Martin has published extensively on Leonardo, Renaissance art, and links between art and science. A comprehensive list of publications can be found here.
The central theme of his research has been the relationship between scientific models of nature and the theory and practice of art. Increasingly it has concerned issues of visualisation, modelling and representation common to science and art. He wrote on ‘Art and Science’, ‘Science and Image’, and “Science and Culture’ regularly in Nature for more than ten years. A major focus has been the art and writings of Leonardo da Vinci, culminating in the prize-winning Leonardo da Vinci.. A book on the new Leonardo portrait, which is have christened La Bella Principessa, was published in the spring of 2010.
The summation of the optical researches is The Science of Art. The Optical Themes in Western Art from Brunelleschi to Seurat, Yale University Press, 1990 and 1992. Anatomical themes and related topics from natural history and the ‘hard’ sciences are being explored in two books written during his 5 years as British Academy Wolfson Research Professor; Seen and Unseen. Visual Angles on Art and Science; and Visualizations. The ‘Nature’ Book of Science and Art.
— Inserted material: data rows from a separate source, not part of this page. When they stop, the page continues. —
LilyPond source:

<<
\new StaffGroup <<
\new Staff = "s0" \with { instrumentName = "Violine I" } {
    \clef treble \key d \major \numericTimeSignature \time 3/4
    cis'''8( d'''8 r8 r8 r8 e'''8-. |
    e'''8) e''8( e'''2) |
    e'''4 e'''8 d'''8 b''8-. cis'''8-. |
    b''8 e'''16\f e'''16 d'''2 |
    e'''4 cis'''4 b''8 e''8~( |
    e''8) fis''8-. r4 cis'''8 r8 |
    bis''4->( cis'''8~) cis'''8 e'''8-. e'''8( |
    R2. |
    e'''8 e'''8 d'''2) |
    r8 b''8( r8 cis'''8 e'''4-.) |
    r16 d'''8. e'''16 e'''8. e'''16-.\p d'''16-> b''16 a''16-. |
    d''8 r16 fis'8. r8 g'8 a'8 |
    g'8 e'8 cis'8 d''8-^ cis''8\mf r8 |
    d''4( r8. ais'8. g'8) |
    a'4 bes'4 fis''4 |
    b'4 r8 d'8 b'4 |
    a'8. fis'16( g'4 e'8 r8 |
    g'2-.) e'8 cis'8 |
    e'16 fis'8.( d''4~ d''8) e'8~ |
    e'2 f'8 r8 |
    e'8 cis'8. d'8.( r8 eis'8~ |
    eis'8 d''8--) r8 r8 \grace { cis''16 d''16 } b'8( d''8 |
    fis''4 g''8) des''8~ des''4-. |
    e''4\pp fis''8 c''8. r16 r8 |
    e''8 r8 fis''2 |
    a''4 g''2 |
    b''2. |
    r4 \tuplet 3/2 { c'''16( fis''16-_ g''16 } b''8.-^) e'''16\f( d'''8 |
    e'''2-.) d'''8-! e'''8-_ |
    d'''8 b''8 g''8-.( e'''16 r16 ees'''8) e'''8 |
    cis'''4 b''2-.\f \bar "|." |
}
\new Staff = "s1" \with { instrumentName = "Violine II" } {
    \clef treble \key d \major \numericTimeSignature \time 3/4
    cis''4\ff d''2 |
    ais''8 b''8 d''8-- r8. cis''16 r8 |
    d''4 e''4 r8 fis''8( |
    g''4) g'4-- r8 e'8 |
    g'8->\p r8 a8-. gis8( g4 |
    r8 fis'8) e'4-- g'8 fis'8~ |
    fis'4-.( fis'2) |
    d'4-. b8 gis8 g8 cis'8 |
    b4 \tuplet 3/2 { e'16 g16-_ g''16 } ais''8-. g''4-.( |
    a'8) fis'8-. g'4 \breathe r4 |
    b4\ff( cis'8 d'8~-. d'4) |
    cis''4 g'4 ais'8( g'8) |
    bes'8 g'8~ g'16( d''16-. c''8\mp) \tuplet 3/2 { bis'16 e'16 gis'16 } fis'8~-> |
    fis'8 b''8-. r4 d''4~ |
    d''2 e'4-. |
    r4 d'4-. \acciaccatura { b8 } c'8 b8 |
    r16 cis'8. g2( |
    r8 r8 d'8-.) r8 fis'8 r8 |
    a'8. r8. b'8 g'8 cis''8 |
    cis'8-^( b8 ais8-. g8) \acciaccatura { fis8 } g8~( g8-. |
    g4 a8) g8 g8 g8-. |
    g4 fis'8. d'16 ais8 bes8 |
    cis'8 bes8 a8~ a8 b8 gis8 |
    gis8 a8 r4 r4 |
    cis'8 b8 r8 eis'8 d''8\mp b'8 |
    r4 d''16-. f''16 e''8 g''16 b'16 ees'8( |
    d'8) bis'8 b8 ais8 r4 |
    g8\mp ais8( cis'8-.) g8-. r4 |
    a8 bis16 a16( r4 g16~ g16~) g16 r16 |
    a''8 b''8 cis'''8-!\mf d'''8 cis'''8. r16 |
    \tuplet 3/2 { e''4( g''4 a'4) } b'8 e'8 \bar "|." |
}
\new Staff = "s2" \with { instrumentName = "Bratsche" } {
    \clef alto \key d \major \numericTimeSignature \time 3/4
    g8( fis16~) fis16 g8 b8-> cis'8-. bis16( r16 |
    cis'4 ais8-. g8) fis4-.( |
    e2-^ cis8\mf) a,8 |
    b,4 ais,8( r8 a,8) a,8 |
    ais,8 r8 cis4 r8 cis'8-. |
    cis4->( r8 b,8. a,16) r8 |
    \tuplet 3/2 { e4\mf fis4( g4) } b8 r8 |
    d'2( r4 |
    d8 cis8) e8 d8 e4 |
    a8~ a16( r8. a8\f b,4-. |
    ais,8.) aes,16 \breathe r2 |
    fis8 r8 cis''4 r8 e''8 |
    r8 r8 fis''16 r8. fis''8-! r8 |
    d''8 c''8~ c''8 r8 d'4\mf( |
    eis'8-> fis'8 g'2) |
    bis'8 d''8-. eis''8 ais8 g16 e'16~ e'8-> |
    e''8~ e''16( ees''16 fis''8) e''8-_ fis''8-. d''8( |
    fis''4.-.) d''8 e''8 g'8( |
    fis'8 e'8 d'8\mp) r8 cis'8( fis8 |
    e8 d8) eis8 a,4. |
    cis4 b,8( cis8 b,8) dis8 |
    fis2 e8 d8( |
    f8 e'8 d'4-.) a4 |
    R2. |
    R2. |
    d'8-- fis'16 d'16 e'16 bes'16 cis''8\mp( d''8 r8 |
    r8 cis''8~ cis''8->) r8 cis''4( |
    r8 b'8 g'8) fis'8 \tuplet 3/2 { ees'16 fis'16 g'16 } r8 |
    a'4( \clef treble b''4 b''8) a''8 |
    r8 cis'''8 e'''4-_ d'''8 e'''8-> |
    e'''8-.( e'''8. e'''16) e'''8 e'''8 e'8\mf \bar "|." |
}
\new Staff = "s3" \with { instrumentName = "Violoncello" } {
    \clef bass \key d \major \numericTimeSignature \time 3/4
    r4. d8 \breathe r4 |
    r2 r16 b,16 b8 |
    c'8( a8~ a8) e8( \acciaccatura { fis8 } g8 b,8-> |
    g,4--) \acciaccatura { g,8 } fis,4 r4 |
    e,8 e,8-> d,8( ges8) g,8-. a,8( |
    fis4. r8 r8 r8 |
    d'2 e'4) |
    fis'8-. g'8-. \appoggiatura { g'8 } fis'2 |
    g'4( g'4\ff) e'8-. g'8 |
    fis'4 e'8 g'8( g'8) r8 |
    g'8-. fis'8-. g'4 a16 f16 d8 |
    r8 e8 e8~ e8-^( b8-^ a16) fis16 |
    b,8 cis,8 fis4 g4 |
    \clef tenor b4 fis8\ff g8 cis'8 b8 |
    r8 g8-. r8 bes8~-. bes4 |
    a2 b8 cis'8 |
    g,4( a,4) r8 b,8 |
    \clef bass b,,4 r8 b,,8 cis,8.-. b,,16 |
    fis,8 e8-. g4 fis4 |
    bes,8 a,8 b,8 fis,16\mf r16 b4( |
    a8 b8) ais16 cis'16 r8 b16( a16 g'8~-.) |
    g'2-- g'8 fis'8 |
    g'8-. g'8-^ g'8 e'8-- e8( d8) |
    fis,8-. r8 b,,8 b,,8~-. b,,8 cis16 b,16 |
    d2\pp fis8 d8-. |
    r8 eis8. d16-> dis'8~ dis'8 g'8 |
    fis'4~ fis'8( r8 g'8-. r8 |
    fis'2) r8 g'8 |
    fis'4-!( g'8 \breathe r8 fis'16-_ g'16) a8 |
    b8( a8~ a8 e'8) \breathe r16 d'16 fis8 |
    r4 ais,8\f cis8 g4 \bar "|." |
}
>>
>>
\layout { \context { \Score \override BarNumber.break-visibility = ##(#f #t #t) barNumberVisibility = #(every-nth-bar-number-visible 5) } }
The broad thrust of more recent work is devoted to a history of the visual, which embraces the wide range of artefacts from science, technology and the fine and applied arts that have been devised to articulate our visual relationship to the physical world. A scientific diagram or computer graphic model of a molecule is as relevant to this new history as a painting by Michelangelo. Direct expressions of this vision are to be found in the Centre for Visual Studies which I founded in Oxford.
Note: Visualizations - The Nature book of Art and Science and Behind the Picture are currently out of print.